E quando elas estão conectadas no mundo político, violentam direitos sociais e individuais sem nenhum pudor para que seus desejos sejam saciados, nem que para isso velhas amizades sejam esquecidas e deixadas para trás; tornando-se verdadeiros sepulcros caiados, expressados com o velho tapinha nas costas.

Quando contrariadas, costumam observar seu opositor de soslaio. De uma forma ou outra procuram macular a imagem daquela ovelha que se tornou negra, pelo simples fato de não mais compactuar de ideias vis e gatunas. Agarram-se a prepotência, impondo-a no andar e dizer quando se depara com aquele que se tornou seu desafeto. Só que essas infelizes esquecem que são empregadas eletivas. Para elas todos tem que fazer parte das coisas da “família”, pois, argumentam que “todo homem tem seu preço”.

Porque vivem, convivem com as maracutaias feito amuletos supõe que todas as pessoas do seu ciclo de amizade deve aceitá-las naturalmente. Aqueles que se recusam e se opõe, torna-se inimigo a ser perseguido e combatido. Para elas o termo corrupção faz parte do cardápio dos brasileiros.

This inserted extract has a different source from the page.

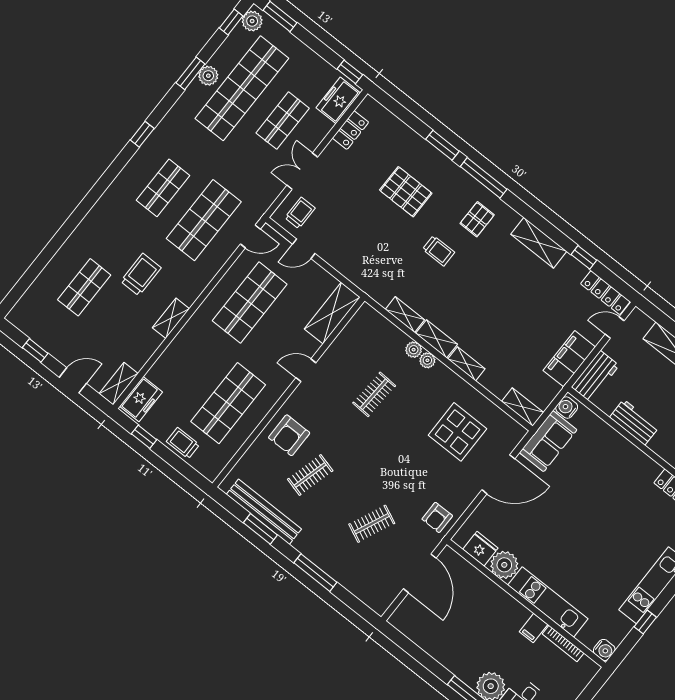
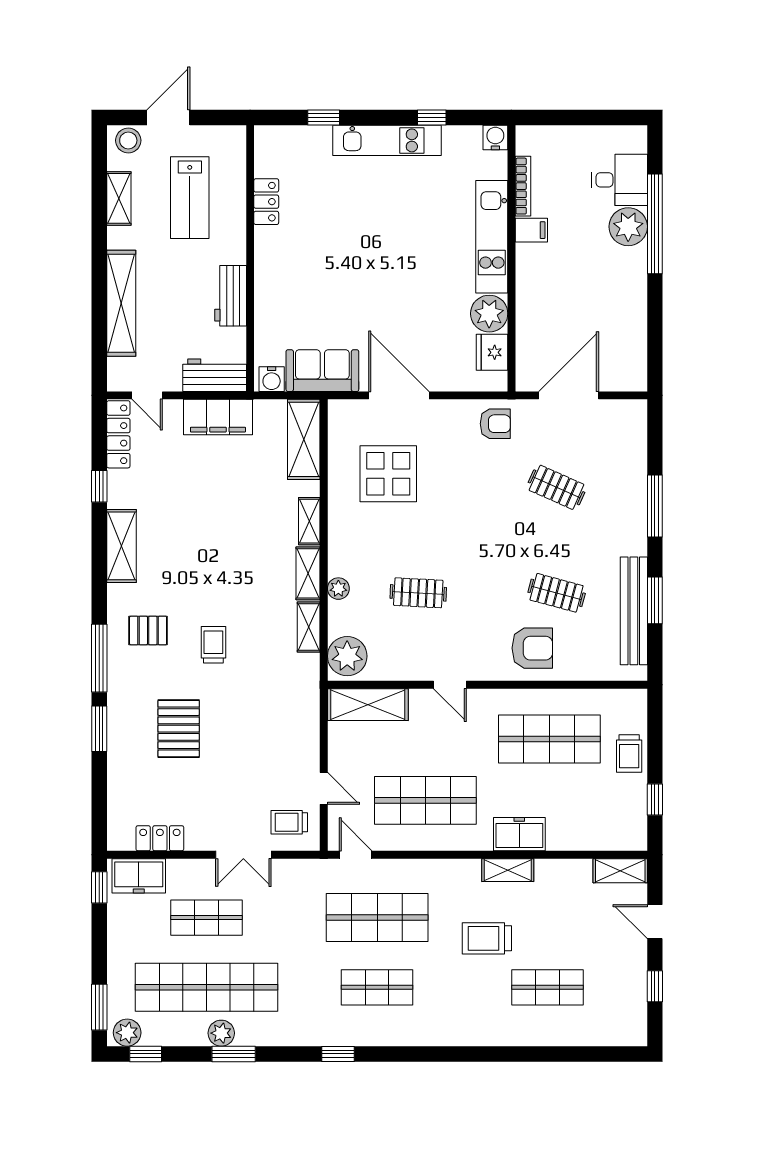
plant: (427, 360) -> (347, 656), moved, width x1.88, depth x1.88
freezer: (141, 399) -> (519, 834), moved
shelving: (523, 407) -> (304, 439), width x1.50, depth x1.33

Mas no silêncio e no miolo do pote, as práticas delas corroem a alma de remorso e solidão quando sabem que as necessidades básicas do povo não são atendidas por causa da barganha, das falcatruas, das notas negociadas, da patifaria. Amordaçados pela facilidade que a coisa pública propicia, degustam o mel da impiedade.

Infelizes sejam aqueles que se regozijam com essas práticas.